The guy who has issues with outside clothes lines, would probably also have issues with compost piles, wood piles that were not artisticaly stacked, and lawns that were not manacured at least once a week to keep them within 1/2 inch of their "perfect" length. He also (probably) spouts off about how "we need to get off our addiction to carbon based fuels" and go solar and wind. But he would not want any of the solar or wind generating equipment or transmission equipment within his viewing area either! Some people don't get it! Sometimes we need to give up a little in the area of esthetics in order to help with a bigger picture. Many of us do lots of little things each day to save energy and conserve where we can. We do it quietly as a part of our every day lives.
You have the "Not in My Backyard" crowd that opposes at every turn the things we need to do to get energy independence. They fight wind turbines because they might injure some birds or create "esthetics issues". They have problems with large solar arays because of one species or another and the transmission lines from both large solar and wind projects are taboo as well, for esthetic reasons. It seems like they want each of us to have our own, little generating station on our property (as long as no one can see it and no animals might ever be injured). This is obviously impossible, because most people in the US have little or no land and if they did, they could not afford the cost of getting and maintaining the equipment needed to produce power.

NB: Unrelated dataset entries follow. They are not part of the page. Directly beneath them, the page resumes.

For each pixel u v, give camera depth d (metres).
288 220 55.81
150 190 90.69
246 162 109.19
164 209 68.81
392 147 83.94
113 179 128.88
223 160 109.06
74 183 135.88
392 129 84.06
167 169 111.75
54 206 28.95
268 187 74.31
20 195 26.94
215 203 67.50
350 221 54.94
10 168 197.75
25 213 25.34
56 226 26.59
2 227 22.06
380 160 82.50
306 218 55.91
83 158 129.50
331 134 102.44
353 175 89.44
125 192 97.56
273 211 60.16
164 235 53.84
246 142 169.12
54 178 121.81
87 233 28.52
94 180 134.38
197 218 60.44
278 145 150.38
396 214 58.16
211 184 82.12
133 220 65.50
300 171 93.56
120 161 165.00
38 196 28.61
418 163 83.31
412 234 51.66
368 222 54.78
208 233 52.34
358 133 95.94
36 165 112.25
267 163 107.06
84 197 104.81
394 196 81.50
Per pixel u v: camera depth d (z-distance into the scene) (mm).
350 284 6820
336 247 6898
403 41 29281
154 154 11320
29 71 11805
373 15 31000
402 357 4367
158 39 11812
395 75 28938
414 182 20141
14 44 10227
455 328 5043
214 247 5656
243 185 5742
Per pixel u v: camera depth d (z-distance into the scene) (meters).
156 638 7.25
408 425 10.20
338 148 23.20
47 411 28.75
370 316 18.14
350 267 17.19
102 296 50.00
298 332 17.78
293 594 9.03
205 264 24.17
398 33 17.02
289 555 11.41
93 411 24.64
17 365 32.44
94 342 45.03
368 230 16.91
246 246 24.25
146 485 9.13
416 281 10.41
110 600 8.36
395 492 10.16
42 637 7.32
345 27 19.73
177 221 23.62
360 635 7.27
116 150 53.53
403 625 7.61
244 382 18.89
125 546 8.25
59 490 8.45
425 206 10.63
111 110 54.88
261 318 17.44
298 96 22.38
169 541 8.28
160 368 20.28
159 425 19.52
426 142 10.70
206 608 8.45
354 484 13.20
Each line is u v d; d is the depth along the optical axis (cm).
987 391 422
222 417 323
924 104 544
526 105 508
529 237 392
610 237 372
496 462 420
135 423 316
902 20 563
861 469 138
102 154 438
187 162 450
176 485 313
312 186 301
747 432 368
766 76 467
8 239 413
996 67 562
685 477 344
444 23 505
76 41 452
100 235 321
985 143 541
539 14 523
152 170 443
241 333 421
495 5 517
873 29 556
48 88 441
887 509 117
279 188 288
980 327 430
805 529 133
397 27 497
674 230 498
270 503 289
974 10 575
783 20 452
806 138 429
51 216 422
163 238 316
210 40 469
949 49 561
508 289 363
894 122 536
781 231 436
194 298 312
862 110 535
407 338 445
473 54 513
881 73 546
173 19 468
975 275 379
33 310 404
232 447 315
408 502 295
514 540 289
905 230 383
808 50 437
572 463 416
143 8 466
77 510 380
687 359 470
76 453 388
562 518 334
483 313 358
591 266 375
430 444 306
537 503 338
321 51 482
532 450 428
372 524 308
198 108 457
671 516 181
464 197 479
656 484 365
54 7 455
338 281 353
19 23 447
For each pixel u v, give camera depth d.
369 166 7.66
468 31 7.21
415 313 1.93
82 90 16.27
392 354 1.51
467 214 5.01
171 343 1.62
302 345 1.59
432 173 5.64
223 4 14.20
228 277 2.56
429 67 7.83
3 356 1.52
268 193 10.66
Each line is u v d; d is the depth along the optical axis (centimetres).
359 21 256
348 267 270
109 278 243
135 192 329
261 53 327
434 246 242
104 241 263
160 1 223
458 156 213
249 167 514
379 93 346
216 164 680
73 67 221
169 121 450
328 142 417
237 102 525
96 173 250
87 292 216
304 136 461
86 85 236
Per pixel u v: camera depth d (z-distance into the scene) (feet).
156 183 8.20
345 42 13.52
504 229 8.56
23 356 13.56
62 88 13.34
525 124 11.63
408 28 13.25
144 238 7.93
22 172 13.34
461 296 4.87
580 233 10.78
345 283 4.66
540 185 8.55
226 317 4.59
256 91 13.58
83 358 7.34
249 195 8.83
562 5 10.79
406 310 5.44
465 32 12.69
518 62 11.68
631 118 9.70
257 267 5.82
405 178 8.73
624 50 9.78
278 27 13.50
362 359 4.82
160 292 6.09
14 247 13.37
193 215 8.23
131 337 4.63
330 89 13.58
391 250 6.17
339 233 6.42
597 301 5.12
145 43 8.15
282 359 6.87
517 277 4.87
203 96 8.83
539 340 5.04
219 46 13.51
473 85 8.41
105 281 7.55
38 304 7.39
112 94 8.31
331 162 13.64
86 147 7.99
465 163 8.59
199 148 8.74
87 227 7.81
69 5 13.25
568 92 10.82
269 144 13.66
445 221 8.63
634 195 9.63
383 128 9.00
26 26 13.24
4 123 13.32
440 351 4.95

You also have the idiots that are full of hot air, making alot of money, spouting off about our being "fossile fuel junkies" and trying to sell us carbon credits as they get into their big suv's (or worse yet, jets) so they can travel to their next lucrative, guilt laden lecture. If anyone talks to me about carbon crdits, I tell them I have been planting my own "carbon credits" on my little 3/4 acre lot. Since I moved on to it in 1999,we have planted 40 pine trees, 5 fruit trees, 4 deciduous trees any numerous shrubs. If the people who were blathering about carbon based energy, would put their money where their mouth was, and just adjusted their life style to use less, it would be easier to believe the hype that they are spouting. I think I will go and hang the last load of laundry on the clothes lines in my basement (my dryer gets almost no use) because it is too dark to hang it on the clothes line I have out side!